Even the German DAX share index is back where it was at the start of February. Only the London FTSE 100 is well down on pre-Covid levels, thanks to worries about Brexit. British millionaires are buying property or gold – gold is up 20% this year.

Around the world, the gap between rich and poor has gotten wider since the pandemic began – but especially in Britain. The richest 5% of the population in Britain own more than 40% of the assets, according to the Bank of England. Quantitative easing artificially boosts the market value of those assets – shares, bonds, land, and art works. The rich just get richer and richer while the poor face mass unemployment.

This month, the Office for Budget Responsibility (OBR) published its latest official economic forecast, predicting a UK unemployment rate of 13.2% in the first three months of 2021 – that’s 1930s Depression levels of joblessness.

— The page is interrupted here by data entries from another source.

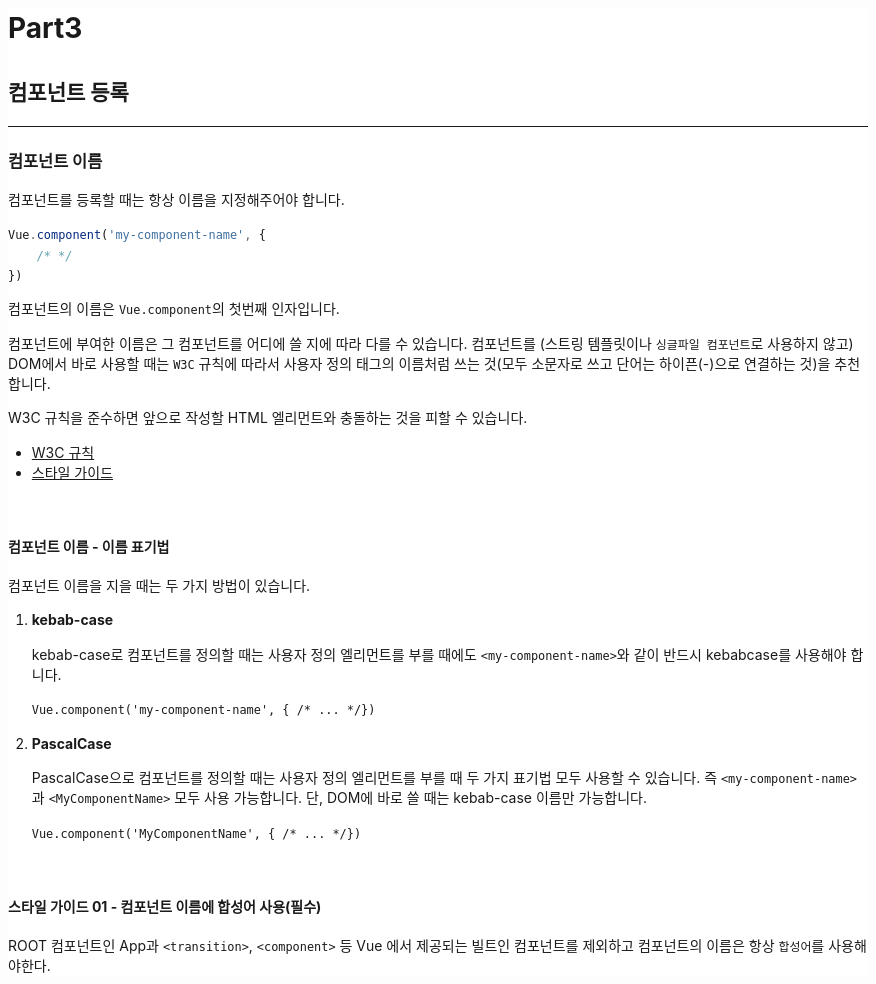 # Part3

## 컴포넌트 등록

<hr />

### 컴포넌트 이름

컴포넌트를 등록할 때는 항상 이름을 지정해주어야 합니다.

```Javascript
Vue.component('my-component-name', {
    /* */
})
```

컴포넌트의 이름은 `Vue.component`의 첫번째 인자입니다.

컴포넌트에 부여한 이름은 그 컴포넌트를 어디에 쓸 지에 따라 다를 수 있습니다. 컴포넌트를 (스트링 템플릿이나 `싱글파일 컴포넌트`로 사용하지 않고) DOM에서 바로 사용할 때는 `W3C` 규칙에 따라서 사용자 정의 태그의 이름처럼 쓰는 것(모두 소문자로 쓰고 단어는 하이픈(-)으로 연결하는 것)을 추천합니다. 

W3C 규칙을 준수하면 앞으로 작성할 HTML 엘리먼트와 충돌하는 것을 피할 수 있습니다.

 - [W3C 규칙](https://html.spec.whatwg.org/multipage/custom-elements.html#valid-custom-element-name)
 - [스타일 가이드](https://v2.ko.vuejs.org/v2/style-guide/#%EC%9A%B0%EC%84%A0%EC%88%9C%EC%9C%84-B-%EB%A7%A4%EC%9A%B0-%EC%B6%94%EC%B2%9C%ED%95%A8)

<br />

#### **컴포넌트 이름 - 이름 표기법**

컴포넌트 이름을 지을 때는 두 가지 방법이 있습니다.

 1. **kebab-case**
    
    kebab-case로 컴포넌트를 정의할 때는 사용자 정의 엘리먼트를 부를 때에도 `<my-component-name>`와 같이 반드시 kebabcase를 사용해야 합니다.

    ```JS
    Vue.component('my-component-name', { /* ... */})
    ```

 2. **PascalCase**

    PascalCase으로 컴포넌트를 정의할 때는 사용자 정의 엘리먼트를 부를 때 두 가지 표기법 모두 사용할 수 있습니다. 즉 `<my-component-name>`과 `<MyComponentName>` 모두 사용 가능합니다. 단, DOM에 바로 쓸 때는 kebab-case 이름만 가능합니다.

     ```JS
    Vue.component('MyComponentName', { /* ... */})
    ```

<br />

#### **스타일 가이드 01 - 컴포넌트 이름에 합성어 사용(필수)**

ROOT 컴포넌트인 App과 `<transition>`, `<component>` 등 Vue 에서 제공되는 빌트인 컴포넌트를 제외하고 컴포넌트의 이름은 항상 `합성어`를 사용해야한다.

Conclusion: when we eventually stagger out of the economic crisis caused by Covid-19 – perhaps in the middle of the decade if we’re lucky – the social and economic divide in Britain will have become

a gaping chasm.

The sunny days when economic growth meant a rise in living standards for the majority of folk have long since gone. The so-called economic recovery being punted by Boris Johnson and Chancellor Sunak is nothing but political snake oil.

We need a different economic model. Keir Starmer’s Labour has abandoned former shadow chancellor John McDonnell’s robust “people’s quantitative easing” – investing new Bank of England cash directly into manufacturing and house building – for nothing very specific at all.

In fact, McDonnell’s plan was perfectly sensible, putting new Bank of England cash to productive use rather than giving it to billionaires. It is a supreme irony that the Tories and their Bank of England poodles are printing more cash than McDonnell ever proposed – except they are flushing it down the economic toilet, while making the rich richer.

In Scotland, with the SNP leadership having rejected a central bank or its own currency directly after independence, there could be no quantitative easing at all, people’s or otherwise.

This leaves the SNP without any economic plan except to borrow – which ultimately raises taxes and cuts public spending; or to gear up its new Scottish National Investment Bank. The latter is an important innovation but a perusal of the SNIB’s rules for recruiting board members shows it will likely be run by conservative bankers.

Independence in the 2020s means independence in the midst of an ongoing economic crisis. Any referendum vote may hinge on the SNP’s economic recovery plan. The only obvious recovery tool to hand is a people’s quantitative easing. But that means creating our own central bank and currency.

It’s that or see Scotland’s wealth heading to London, Wall Street or the Bahamas.